"Yang tidak boleh diubah itu substansi. Dalam hal ini penghapusan sifatnya administratif/typo justru membuat substansi sesuai dengan yang sudah disetujui dalam rapat panja baleg DPR," jelasnya.
Ia menilai, penghapusan Pasal 46 UU Migas justru membuat substansi menjadi sejalan dengan yang disepakati dalam rapat di DPR.
Selain itu, kata dia, Kementerian Sekretariat Negara juga telah menjalankan tugasnya dengan memeriksa kembali seluruh isi UU tersebut sebelum diserahkan kepada presiden.
Apabila ada yang tidak sesuai, kata dia, maka boleh diperbaiki.
Perbaikan itu pun diklaim sudah disampaikan kepada DPR dan disetujui dengan bukti paraf dari DPR.
"Dalam proses cleansing final sebelum naskah dibawa ke presiden, Setneg menangkap apa yang seharusnya tidak ada dalam UU Cipta Kerja dan mengkomunikasikan hal tersebut dengan DPR," katanya.
Hal serupa juga diungkapkan Ketua Badan Legislasi DPR RI Supratman Andi Agtas.
Dia mengatakan bahwa Pasal 46 UU Nomor 22 Tahun 2001 tentang Minyak dan Gas Bumi memang sudah disepakati untuk dihapus oleh DPR dan pemerintah sejak pembahasan di Panitia Kerja RUU Ciptaker.
Dari kesepakatan Panja tersebut, idealnya, pasal itu sudah harus dihapus oleh DPR sebelum naskah diberikan kepada pemerintah.
Namun, kekeliruan itu justru baru ditemukan oleh pihak pemerintah, dalam hal ini Kemensetneg, sehingga pasal tersebut baru dihapus.
"Terkait Pasal 46 yang koreksi, itu benar.

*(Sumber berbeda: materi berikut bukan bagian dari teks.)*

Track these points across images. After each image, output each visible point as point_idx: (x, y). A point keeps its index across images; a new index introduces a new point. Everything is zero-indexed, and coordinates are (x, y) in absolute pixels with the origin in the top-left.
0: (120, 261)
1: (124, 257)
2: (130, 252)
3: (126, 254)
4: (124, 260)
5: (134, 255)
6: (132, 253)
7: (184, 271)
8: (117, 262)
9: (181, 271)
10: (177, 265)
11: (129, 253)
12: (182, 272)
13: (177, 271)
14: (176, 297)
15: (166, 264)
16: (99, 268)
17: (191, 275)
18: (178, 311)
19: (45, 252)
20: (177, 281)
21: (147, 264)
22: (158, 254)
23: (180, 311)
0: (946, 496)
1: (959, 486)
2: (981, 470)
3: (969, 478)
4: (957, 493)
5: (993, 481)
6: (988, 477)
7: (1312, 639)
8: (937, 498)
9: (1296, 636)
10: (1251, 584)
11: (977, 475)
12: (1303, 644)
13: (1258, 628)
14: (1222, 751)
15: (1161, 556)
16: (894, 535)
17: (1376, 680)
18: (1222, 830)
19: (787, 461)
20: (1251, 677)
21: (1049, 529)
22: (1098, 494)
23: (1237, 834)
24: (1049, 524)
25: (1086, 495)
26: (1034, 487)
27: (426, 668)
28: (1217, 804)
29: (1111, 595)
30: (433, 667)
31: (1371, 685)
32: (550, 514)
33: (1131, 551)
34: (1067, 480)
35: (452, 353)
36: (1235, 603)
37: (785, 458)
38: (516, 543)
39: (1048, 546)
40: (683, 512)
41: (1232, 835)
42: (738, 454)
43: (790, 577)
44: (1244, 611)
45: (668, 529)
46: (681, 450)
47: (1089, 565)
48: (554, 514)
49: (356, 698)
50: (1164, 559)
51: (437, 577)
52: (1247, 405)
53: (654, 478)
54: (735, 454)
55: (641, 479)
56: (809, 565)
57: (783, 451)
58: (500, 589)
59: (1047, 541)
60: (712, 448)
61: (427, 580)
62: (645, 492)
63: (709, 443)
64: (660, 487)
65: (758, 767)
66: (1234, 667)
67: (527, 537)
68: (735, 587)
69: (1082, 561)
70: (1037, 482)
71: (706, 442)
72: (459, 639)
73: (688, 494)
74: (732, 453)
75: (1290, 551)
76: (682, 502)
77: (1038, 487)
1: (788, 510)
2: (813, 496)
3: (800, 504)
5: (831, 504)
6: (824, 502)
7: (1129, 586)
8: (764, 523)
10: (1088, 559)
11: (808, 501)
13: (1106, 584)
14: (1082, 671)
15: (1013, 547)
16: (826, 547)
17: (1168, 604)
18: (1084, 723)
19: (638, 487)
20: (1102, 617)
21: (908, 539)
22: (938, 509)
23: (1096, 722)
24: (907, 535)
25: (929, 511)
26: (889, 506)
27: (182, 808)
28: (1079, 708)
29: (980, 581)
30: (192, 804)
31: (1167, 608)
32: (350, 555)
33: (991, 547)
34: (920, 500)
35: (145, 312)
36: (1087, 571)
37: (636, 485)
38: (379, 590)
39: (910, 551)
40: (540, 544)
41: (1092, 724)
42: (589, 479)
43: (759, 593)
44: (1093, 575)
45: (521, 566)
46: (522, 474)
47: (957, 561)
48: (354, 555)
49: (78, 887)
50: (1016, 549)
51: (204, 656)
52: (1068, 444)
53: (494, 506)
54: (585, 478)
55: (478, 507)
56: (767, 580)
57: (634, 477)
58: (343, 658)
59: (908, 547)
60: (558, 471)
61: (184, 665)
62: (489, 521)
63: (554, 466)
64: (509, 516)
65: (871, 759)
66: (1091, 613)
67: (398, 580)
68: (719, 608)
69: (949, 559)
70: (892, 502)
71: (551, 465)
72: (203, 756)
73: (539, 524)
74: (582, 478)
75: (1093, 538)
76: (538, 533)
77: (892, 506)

Jadi kebetulan Setneg [Sekretariat Negara] yang temukan. Jadi, itu seharusnya memang dihapus, karena itu terkait dengan tugas BPH Migas," kata Supratman kepada wartawan saat dikonfirmasi.
Andi menerangkan, Pasal 46 itu terkait dengan tugas Badan Pengatur Hilir (BPH) Migas.
Awalnya, kata dia, pemerintah mengusulkan pengalihan kewenangan penetapan toll fee dari BPH Migas ke Menteri Energi dan Sumber Daya Mineral (ESDM).
Namun, menurutnya, DPR tidak menyetujui usulan tersebut dalam pembahasan di Panja RUU Ciptaker.